Diplomacy

Tensions stoked up in the Balkans

The devastating wars in the Balkans ended almost two decades ago but tensions have spiked throughout the region, where a battle for influence is playing out between Russia and the West.

Vladimir Putin
Vladimir Putin (ANSA)

by Rusmir SMAJILHODZIC with AFP correspondents in the Balkans

SARAJEVO - The devastating wars in the Balkans ended almost two decades ago but tensions have spiked throughout the region, where a battle for influence is playing out between Russia and the West.

Here are the key issues at stake:

Montenegro's NATO accession

Montenegro's veteran leader Milo Djukanovic has officially transferred power to his successor Dusko Markovic, but the goal remains the same: to join NATO this year.

The pro-Western path is, however, disputed -- and even triggered violent protests in 2015 in the small country of 620,000 people, who are predominantly Orthodox Slavs. 

Djukanovic accused Moscow of being behind the anti-NATO rallies and the demands for a referendum on the issue.

Many fear that demonstrations could resume in the spring when parliament is expected to convene to ratify NATO accession, a move that Russia has deemed a "provocation".

In a dramatic twist, a group of Serbian nationals were arrested on the eve of Montenegro's October 16 election, accused of plotting a coup and the assassination of Djukanovic.

A Montenegro prosecutor has accused "Russian state bodies" of involvement in the conspiracy -- a claim strongly denied by Moscow -- and the suspects include two pro-Russian lawmakers, plus two Russians on the run.

Bosnia's unity

Having held a referendum last year on Bosnian Serbs' right to celebrate their own controversial "national holiday", their leader Milorad Dodik regularly talks about a vote on the secession of Bosnia's Serb-run entity, Republika Srpska.

Once a darling of the west, Dodik now laces his speeches with ultranationalist Serb rhetoric, appears with his ally Russian President Vladimir Putin and expresses fear over an alleged increase in Islamism among Bosnia's Muslims.

He is sceptical about the longevity of Bosnia, calling it "a place that nobody desires".

For Bosnian Muslims -- and the West -- a referendum on secession would be a red line in the deeply-divided country, coming more than 20 years after the inter-ethnic war that claimed 100,000 lives. 

An expert in blowing hot and cold, Dodik assures that he will stay away from any "irrational" decision. "But we will not give up that idea," he insists.

The Kosovo issue

A former Serbian province and the scene of a 1998-1999 war that claimed 13,000 lives, Kosovo unilaterally proclaimed independence in 2008.

While its sovereignty is now recognised by more than 100 countries, Belgrade and its ally Moscow remain firmly against the move. The Serbian constitution includes Kosovo as its southern province. 

Belgrade and Pristina have made tangible progress in improving ties in negotiations brokered by the European Union. A telecommunications deal, for example, allows Kosovo to have its own country code.

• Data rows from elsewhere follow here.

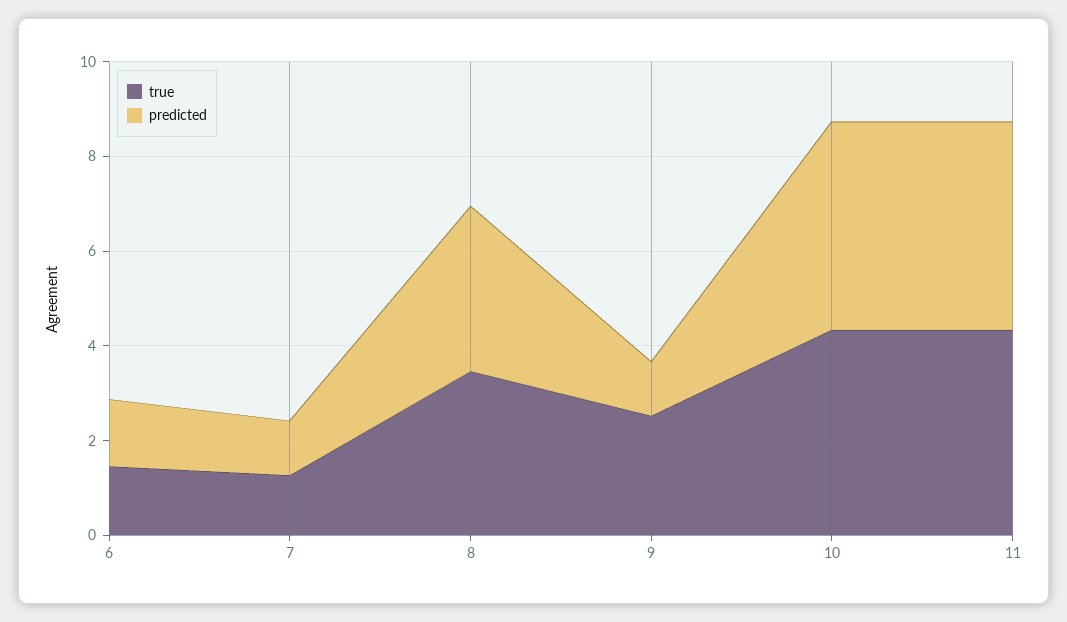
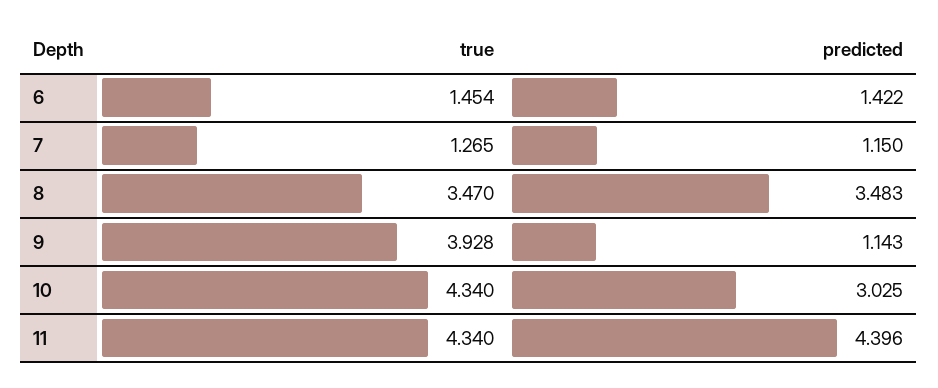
true, 9: 2.5 -> 3.928
predicted, 10: 4.5 -> 3.025

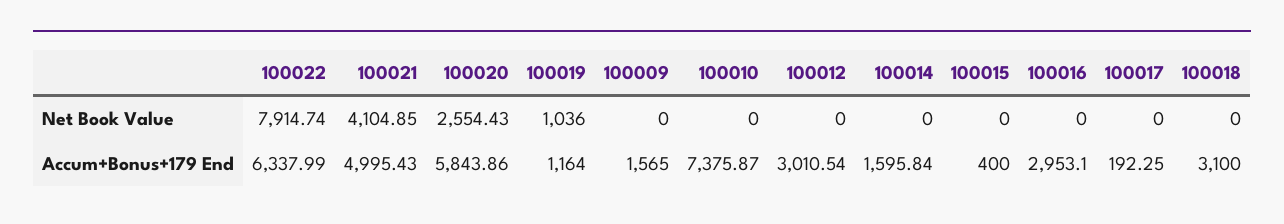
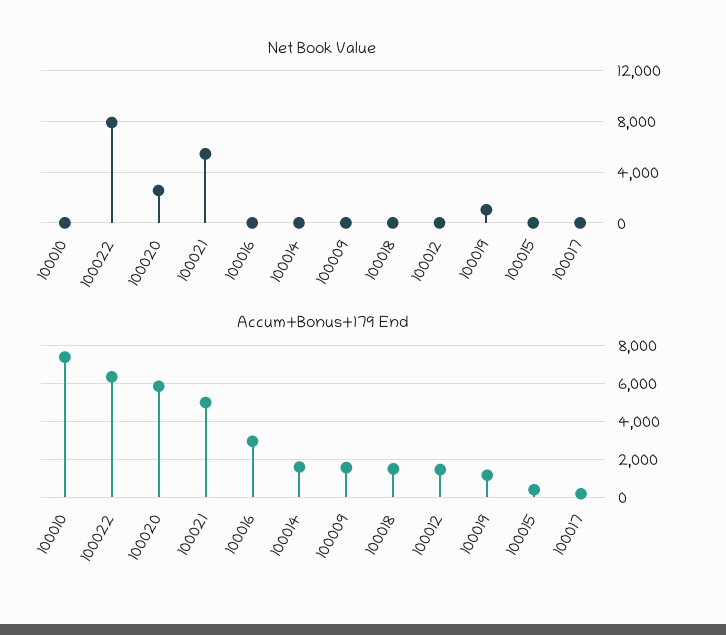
Net Book Value, 100021: 4104.85 -> 5500
Accum+Bonus+179 End, 100012: 3010.54 -> 1500
Accum+Bonus+179 End, 100018: 3100 -> 1500

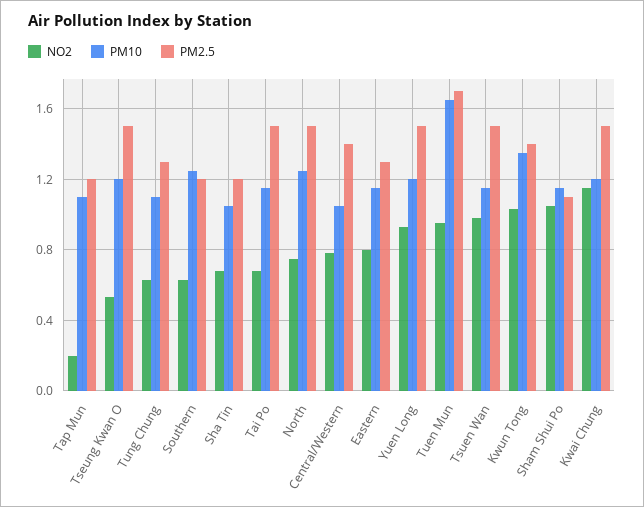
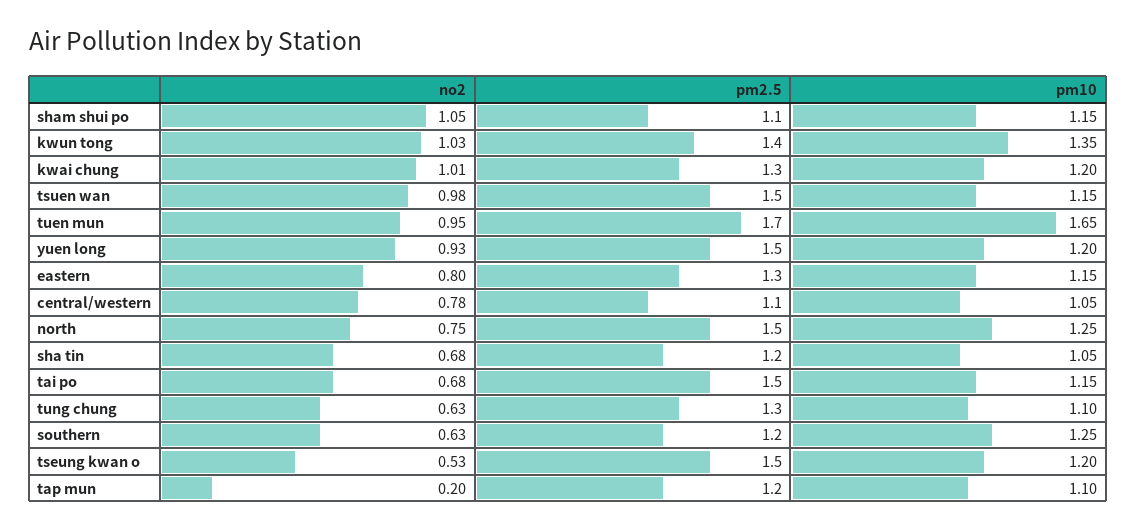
PM2.5, Central/Western: 1.4 -> 1.1
NO2, Kwai Chung: 1.15 -> 1.01
PM2.5, Kwai Chung: 1.5 -> 1.3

But in the last several months talks have stalled. Kosovo's ethnic Albanians, who make up around 90 percent of the population, are reluctant to allow an association giving greater autonomy to Kosovo's Serb minority, as agreed with Belgrade.

In January, Belgrade sent a propagandist train towards Kosovo, painted in the colours of the Serbian flag and bearing the message "Kosovo is Serbia" in multiple languages, sparking a war of words between political leaders.

The arrest in France of Kosovo's former rebel commander and ex-premier Ramush Haradinaj, on a Serbian arrest warrant for war crimes, has also strained ties.

A new cold war?

EU President Donald Tusk said this week that "tensions and divisions have got out of hand" in the Western Balkans, "partly due to unhealthy external influences which have been destabilising several countries for some time". 

For Milos Solaja, a professor of international relations in the northern Bosnian town of Banja Luka, Russia is "strengthening its position" while NATO wants to "be as close as possible to Russian borders".

On a visit in January to Sarajevo, NATO chief Jens Stoltenberg said the alliance was "very closely" monitoring the "increased" influence of Russia in the Balkans. 

But NATO remains the dominant regional force: Moscow can only count on the support of Serbs. Croatia, Albania, Bulgaria and Romania already belong to the western military bloc, and NATO-led troops have been deployed in Kosovo since the end of the war. 

When Montenegro joins, NATO will cover the entire Adriatic coast. That "will bury Russia's dream, going back to tsarist era," of access to Mediterranean, says former Bosnian diplomat Hajrudin Somun.